* SOURCE EXTRACT *
50th Anniversary, Universal Declaration of Human
Rights
The NCC General Assembly today voted
unanimously to sponsor observances of the 50th
anniversary of the Universal Declaration of Human
Rights, and called on the U.S. government to
reaffirm its commitment to universal human rights.
The Assembly called on the Council’s units and
member communions to celebrate 1998 as Universal
Human Rights Year. It urged the U.S. government to
work toward ratification and implementation of
several other human rights documents including those
dealing with the rights of women and children.
The action also called for strengthening the
international judicial system to include an
international criminal court with jurisdiction over
crimes against humanity. Member communions and
individuals are urged to attend to contemporary
threats to national, ethnic, racial and religious
groups -- through the revival of ancient hatreds and
the fostering of fear – with a potential for
genocidal consequences.
Assembly Celebrates Peace Agreement in Sierra Leone
Mr. Alimamy Koroma, General Secretary of the
Council of Churches in Sierra Leone, and the NCC’s
General Assembly today joined in celebrating the
peace agreement signed Nov. 5 that promises
restoration of his nation’s democratically elected
government within six months.
That government, democratically elected in
1996, was forced into exile by a coup in May 1997.
“The coup was condemned by the churches and other
groups,” Mr. Koroma reported, but the coup leaders
initially ignored this and the objections of various
international bodies.
Although the situation in the nation’s capital
became so bad that government and aid agency
personnel were withdrawn, church leaders remained to
work for peace, he said. In the end, the various
pressures helped bring about a peace agreement.

* BRIEF *
Reproduce word for word the portion of the NCC General Assembly news above, starting with "That government, democratically" and going on through "international bodies.".

* DATA TO EXAMINE *
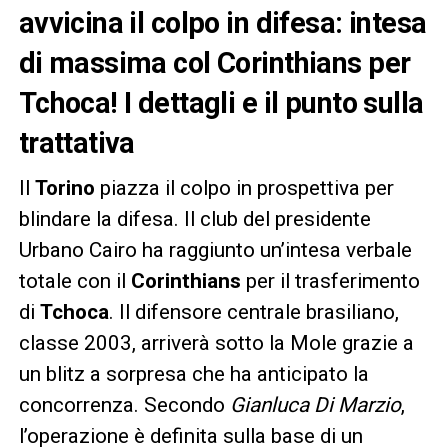
avvicina il colpo in difesa: intesa
di massima col Corinthians per
Tchoca! I dettagli e il punto sulla
trattativa
Il
Torino
piazza il colpo in prospettiva per
blindare la difesa. Il club del presidente
Urbano Cairo ha raggiunto un’intesa verbale
totale con il
Corinthians
per il trasferimento
di
Tchoca
. Il difensore centrale brasiliano,
classe 2003, arriverà sotto la Mole grazie a
un blitz a sorpresa che ha anticipato la
concorrenza. Secondo
Gianluca Di Marzio
,
l’operazione è definita sulla base di un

* OUTPUT OF THE TASK *
That government, democratically elected in
1996, was forced into exile by a coup in May 1997.
“The coup was condemned by the churches and other
groups,” Mr. Koroma reported, but the coup leaders
initially ignored this and the objections of various
international bodies.